Excerpts from a dataset:
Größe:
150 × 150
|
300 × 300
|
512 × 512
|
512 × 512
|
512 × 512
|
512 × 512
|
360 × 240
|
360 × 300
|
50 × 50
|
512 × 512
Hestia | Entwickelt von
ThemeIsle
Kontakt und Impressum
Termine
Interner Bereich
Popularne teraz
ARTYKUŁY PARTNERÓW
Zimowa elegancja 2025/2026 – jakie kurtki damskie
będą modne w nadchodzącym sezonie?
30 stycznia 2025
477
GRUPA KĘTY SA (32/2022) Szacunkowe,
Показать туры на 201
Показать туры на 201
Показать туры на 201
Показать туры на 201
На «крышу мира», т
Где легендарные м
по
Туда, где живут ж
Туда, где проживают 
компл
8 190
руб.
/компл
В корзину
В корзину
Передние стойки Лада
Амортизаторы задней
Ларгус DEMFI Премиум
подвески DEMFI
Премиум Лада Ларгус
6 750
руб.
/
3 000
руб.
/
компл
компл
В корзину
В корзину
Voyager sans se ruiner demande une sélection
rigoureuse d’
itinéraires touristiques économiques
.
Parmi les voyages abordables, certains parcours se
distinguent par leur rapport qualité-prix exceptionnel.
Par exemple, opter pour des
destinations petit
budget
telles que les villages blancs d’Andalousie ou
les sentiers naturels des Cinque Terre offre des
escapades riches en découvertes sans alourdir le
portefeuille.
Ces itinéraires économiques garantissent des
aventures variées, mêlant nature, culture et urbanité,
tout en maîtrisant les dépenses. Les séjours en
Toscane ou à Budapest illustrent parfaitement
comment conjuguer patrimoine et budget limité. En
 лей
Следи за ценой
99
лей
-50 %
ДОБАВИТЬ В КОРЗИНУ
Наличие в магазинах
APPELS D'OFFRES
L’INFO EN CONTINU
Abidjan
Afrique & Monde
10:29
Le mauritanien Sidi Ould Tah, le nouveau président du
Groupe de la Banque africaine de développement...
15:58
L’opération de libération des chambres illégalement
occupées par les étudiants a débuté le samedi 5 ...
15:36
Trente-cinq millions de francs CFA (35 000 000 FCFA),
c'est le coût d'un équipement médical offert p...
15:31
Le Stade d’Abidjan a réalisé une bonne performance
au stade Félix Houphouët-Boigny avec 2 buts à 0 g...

Task statement: Update the items from the start through the line containing "Туда, где живут ж" by replacing "Показать туры" with "Смотреть туры", leaving everything else unchanged, and return only those lines.

Solution to the exercise:
Größe:
150 × 150
|
300 × 300
|
512 × 512
|
512 × 512
|
512 × 512
|
512 × 512
|
360 × 240
|
360 × 300
|
50 × 50
|
512 × 512
Hestia | Entwickelt von
ThemeIsle
Kontakt und Impressum
Termine
Interner Bereich
Popularne teraz
ARTYKUŁY PARTNERÓW
Zimowa elegancja 2025/2026 – jakie kurtki damskie
będą modne w nadchodzącym sezonie?
30 stycznia 2025
477
GRUPA KĘTY SA (32/2022) Szacunkowe,
Смотреть туры на 201
Смотреть туры на 201
Смотреть туры на 201
Смотреть туры на 201
На «крышу мира», т
Где легендарные м
по
Туда, где живут ж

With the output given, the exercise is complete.